(Records shown Opens)

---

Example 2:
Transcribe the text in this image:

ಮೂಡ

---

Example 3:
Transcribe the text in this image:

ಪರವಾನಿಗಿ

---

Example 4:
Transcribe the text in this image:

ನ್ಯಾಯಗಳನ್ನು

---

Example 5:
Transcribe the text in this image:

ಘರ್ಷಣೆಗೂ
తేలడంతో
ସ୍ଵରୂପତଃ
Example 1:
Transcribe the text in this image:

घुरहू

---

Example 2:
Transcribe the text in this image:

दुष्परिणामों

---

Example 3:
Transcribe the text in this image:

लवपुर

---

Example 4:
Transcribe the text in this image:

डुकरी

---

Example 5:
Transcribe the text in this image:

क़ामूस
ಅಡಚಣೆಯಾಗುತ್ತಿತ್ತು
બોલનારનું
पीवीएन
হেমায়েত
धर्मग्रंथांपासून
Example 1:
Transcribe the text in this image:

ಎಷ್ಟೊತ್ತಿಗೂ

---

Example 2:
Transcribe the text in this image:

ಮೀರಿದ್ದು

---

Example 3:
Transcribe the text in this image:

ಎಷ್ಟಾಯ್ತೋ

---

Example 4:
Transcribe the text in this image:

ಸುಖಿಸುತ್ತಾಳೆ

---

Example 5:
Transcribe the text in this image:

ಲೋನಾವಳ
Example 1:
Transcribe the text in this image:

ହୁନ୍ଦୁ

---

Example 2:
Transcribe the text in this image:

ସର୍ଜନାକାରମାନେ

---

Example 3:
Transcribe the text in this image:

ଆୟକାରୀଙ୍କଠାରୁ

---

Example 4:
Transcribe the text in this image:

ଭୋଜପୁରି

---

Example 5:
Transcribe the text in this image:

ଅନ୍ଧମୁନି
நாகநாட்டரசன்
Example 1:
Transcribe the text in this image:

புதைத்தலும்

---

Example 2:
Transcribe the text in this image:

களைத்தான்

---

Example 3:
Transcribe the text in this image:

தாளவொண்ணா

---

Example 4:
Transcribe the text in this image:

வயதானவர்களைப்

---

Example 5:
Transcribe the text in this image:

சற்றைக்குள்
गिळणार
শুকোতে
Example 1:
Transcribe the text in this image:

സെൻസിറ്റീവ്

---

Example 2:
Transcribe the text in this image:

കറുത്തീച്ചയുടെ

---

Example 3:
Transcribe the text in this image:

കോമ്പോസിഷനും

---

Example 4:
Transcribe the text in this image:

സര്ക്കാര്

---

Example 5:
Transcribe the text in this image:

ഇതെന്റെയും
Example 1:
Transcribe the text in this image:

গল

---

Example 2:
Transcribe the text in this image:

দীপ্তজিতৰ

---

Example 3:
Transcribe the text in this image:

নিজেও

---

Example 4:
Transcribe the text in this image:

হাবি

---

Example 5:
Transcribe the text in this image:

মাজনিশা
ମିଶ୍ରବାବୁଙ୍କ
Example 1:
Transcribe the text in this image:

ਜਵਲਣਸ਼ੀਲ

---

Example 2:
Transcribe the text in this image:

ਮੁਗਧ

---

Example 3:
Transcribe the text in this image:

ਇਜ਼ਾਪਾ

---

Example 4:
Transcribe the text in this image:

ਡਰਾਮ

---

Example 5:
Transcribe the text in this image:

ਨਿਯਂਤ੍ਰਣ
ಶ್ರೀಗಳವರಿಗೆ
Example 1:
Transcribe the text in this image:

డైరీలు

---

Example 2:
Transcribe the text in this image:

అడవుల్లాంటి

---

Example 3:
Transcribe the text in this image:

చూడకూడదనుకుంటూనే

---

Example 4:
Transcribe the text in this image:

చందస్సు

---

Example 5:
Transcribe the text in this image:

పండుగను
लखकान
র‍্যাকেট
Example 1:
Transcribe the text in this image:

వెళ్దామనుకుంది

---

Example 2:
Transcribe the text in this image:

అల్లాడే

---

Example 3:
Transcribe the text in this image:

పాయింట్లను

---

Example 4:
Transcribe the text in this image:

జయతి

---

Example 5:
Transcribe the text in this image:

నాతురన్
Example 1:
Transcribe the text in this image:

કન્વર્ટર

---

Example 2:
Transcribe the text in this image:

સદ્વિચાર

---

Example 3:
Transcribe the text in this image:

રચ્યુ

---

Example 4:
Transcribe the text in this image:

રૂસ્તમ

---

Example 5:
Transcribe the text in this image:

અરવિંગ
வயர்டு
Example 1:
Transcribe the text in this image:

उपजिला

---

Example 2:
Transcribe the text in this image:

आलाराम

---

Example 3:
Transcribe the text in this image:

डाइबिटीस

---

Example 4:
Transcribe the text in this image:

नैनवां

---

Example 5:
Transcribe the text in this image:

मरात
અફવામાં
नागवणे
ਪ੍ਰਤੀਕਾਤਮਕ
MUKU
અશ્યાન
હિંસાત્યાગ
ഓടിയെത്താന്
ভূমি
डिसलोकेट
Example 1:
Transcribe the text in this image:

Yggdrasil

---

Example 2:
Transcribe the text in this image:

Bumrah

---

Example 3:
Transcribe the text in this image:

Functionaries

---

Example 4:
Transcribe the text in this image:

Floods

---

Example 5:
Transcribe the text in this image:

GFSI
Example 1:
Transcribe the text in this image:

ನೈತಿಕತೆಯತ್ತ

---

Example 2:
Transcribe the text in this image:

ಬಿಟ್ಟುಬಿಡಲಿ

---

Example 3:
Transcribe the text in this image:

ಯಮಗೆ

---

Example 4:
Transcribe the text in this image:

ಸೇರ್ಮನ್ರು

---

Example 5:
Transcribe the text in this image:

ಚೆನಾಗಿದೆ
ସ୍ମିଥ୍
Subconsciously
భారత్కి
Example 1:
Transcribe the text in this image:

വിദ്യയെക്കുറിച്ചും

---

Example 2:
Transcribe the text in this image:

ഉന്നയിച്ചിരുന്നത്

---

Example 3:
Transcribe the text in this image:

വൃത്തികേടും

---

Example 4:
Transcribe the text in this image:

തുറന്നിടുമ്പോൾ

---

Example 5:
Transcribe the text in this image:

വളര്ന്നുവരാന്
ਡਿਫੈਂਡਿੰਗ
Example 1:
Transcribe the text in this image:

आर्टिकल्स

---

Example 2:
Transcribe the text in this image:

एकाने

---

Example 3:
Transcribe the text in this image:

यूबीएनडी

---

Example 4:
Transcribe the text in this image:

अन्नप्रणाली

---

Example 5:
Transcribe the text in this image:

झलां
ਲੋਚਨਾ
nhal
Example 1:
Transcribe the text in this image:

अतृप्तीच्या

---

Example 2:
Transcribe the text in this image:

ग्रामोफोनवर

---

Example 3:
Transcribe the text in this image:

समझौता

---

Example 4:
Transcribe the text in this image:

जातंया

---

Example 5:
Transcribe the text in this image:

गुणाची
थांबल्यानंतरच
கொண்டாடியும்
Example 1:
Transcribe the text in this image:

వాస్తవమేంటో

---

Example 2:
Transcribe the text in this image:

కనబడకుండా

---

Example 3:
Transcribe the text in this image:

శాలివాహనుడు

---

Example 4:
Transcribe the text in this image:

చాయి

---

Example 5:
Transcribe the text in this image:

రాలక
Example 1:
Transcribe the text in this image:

(Records shown Closes)

> **Problem details**: What is needed is a word-for-word copy of all the records above.

> **Result for this task**:
---

Example 2:
Transcribe the text in this image:

ಮೂಡ

---

Example 3:
Transcribe the text in this image:

ಪರವಾನಿಗಿ

---

Example 4:
Transcribe the text in this image:

ನ್ಯಾಯಗಳನ್ನು

---

Example 5:
Transcribe the text in this image:

ಘರ್ಷಣೆಗೂ
తేలడంతో
ସ୍ଵରୂପତଃ
Example 1:
Transcribe the text in this image:

घुरहू

---

Example 2:
Transcribe the text in this image:

दुष्परिणामों

---

Example 3:
Transcribe the text in this image:

लवपुर

---

Example 4:
Transcribe the text in this image:

डुकरी

---

Example 5:
Transcribe the text in this image:

क़ामूस
ಅಡಚಣೆಯಾಗುತ್ತಿತ್ತು
બોલનારનું
पीवीएन
হেমায়েত
धर्मग्रंथांपासून
Example 1:
Transcribe the text in this image:

ಎಷ್ಟೊತ್ತಿಗೂ

---

Example 2:
Transcribe the text in this image:

ಮೀರಿದ್ದು

---

Example 3:
Transcribe the text in this image:

ಎಷ್ಟಾಯ್ತೋ

---

Example 4:
Transcribe the text in this image:

ಸುಖಿಸುತ್ತಾಳೆ

---

Example 5:
Transcribe the text in this image:

ಲೋನಾವಳ
Example 1:
Transcribe the text in this image:

ହୁନ୍ଦୁ

---

Example 2:
Transcribe the text in this image:

ସର୍ଜନାକାରମାନେ

---

Example 3:
Transcribe the text in this image:

ଆୟକାରୀଙ୍କଠାରୁ

---

Example 4:
Transcribe the text in this image:

ଭୋଜପୁରି

---

Example 5:
Transcribe the text in this image:

ଅନ୍ଧମୁନି
நாகநாட்டரசன்
Example 1:
Transcribe the text in this image:

புதைத்தலும்

---

Example 2:
Transcribe the text in this image:

களைத்தான்

---

Example 3:
Transcribe the text in this image:

தாளவொண்ணா

---

Example 4:
Transcribe the text in this image:

வயதானவர்களைப்

---

Example 5:
Transcribe the text in this image:

சற்றைக்குள்
गिळणार
শুকোতে
Example 1:
Transcribe the text in this image:

സെൻസിറ്റീവ്

---

Example 2:
Transcribe the text in this image:

കറുത്തീച്ചയുടെ

---

Example 3:
Transcribe the text in this image:

കോമ്പോസിഷനും

---

Example 4:
Transcribe the text in this image:

സര്ക്കാര്

---

Example 5:
Transcribe the text in this image:

ഇതെന്റെയും
Example 1:
Transcribe the text in this image:

গল

---

Example 2:
Transcribe the text in this image:

দীপ্তজিতৰ

---

Example 3:
Transcribe the text in this image:

নিজেও

---

Example 4:
Transcribe the text in this image:

হাবি

---

Example 5:
Transcribe the text in this image:

মাজনিশা
ମିଶ୍ରବାବୁଙ୍କ
Example 1:
Transcribe the text in this image:

ਜਵਲਣਸ਼ੀਲ

---

Example 2:
Transcribe the text in this image:

ਮੁਗਧ

---

Example 3:
Transcribe the text in this image:

ਇਜ਼ਾਪਾ

---

Example 4:
Transcribe the text in this image:

ਡਰਾਮ

---

Example 5:
Transcribe the text in this image:

ਨਿਯਂਤ੍ਰਣ
ಶ್ರೀಗಳವರಿಗೆ
Example 1:
Transcribe the text in this image:

డైరీలు

---

Example 2:
Transcribe the text in this image:

అడవుల్లాంటి

---

Example 3:
Transcribe the text in this image:

చూడకూడదనుకుంటూనే

---

Example 4:
Transcribe the text in this image:

చందస్సు

---

Example 5:
Transcribe the text in this image:

పండుగను
लखकान
র‍্যাকেট
Example 1:
Transcribe the text in this image:

వెళ్దామనుకుంది

---

Example 2:
Transcribe the text in this image:

అల్లాడే

---

Example 3:
Transcribe the text in this image:

పాయింట్లను

---

Example 4:
Transcribe the text in this image:

జయతి

---

Example 5:
Transcribe the text in this image:

నాతురన్
Example 1:
Transcribe the text in this image:

કન્વર્ટર

---

Example 2:
Transcribe the text in this image:

સદ્વિચાર

---

Example 3:
Transcribe the text in this image:

રચ્યુ

---

Example 4:
Transcribe the text in this image:

રૂસ્તમ

---

Example 5:
Transcribe the text in this image:

અરવિંગ
வயர்டு
Example 1:
Transcribe the text in this image:

उपजिला

---

Example 2:
Transcribe the text in this image:

आलाराम

---

Example 3:
Transcribe the text in this image:

डाइबिटीस

---

Example 4:
Transcribe the text in this image:

नैनवां

---

Example 5:
Transcribe the text in this image:

मरात
અફવામાં
नागवणे
ਪ੍ਰਤੀਕਾਤਮਕ
MUKU
અશ્યાન
હિંસાત્યાગ
ഓടിയെത്താന്
ভূমি
डिसलोकेट
Example 1:
Transcribe the text in this image:

Yggdrasil

---

Example 2:
Transcribe the text in this image:

Bumrah

---

Example 3:
Transcribe the text in this image:

Functionaries

---

Example 4:
Transcribe the text in this image:

Floods

---

Example 5:
Transcribe the text in this image:

GFSI
Example 1:
Transcribe the text in this image:

ನೈತಿಕತೆಯತ್ತ

---

Example 2:
Transcribe the text in this image:

ಬಿಟ್ಟುಬಿಡಲಿ

---

Example 3:
Transcribe the text in this image:

ಯಮಗೆ

---

Example 4:
Transcribe the text in this image:

ಸೇರ್ಮನ್ರು

---

Example 5:
Transcribe the text in this image:

ಚೆನಾಗಿದೆ
ସ୍ମିଥ୍
Subconsciously
భారత్కి
Example 1:
Transcribe the text in this image:

വിദ്യയെക്കുറിച്ചും

---

Example 2:
Transcribe the text in this image:

ഉന്നയിച്ചിരുന്നത്

---

Example 3:
Transcribe the text in this image:

വൃത്തികേടും

---

Example 4:
Transcribe the text in this image:

തുറന്നിടുമ്പോൾ

---

Example 5:
Transcribe the text in this image:

വളര്ന്നുവരാന്
ਡਿਫੈਂਡਿੰਗ
Example 1:
Transcribe the text in this image:

आर्टिकल्स

---

Example 2:
Transcribe the text in this image:

एकाने

---

Example 3:
Transcribe the text in this image:

यूबीएनडी

---

Example 4:
Transcribe the text in this image:

अन्नप्रणाली

---

Example 5:
Transcribe the text in this image:

झलां
ਲੋਚਨਾ
nhal
Example 1:
Transcribe the text in this image:

अतृप्तीच्या

---

Example 2:
Transcribe the text in this image:

ग्रामोफोनवर

---

Example 3:
Transcribe the text in this image:

समझौता

---

Example 4:
Transcribe the text in this image:

जातंया

---

Example 5:
Transcribe the text in this image:

गुणाची
थांबल्यानंतरच
கொண்டாடியும்
Example 1:
Transcribe the text in this image:

వాస్తవమేంటో

---

Example 2:
Transcribe the text in this image:

కనబడకుండా

---

Example 3:
Transcribe the text in this image:

శాలివాహనుడు

---

Example 4:
Transcribe the text in this image:

చాయి

---

Example 5:
Transcribe the text in this image:

రాలక
Example 1:
Transcribe the text in this image:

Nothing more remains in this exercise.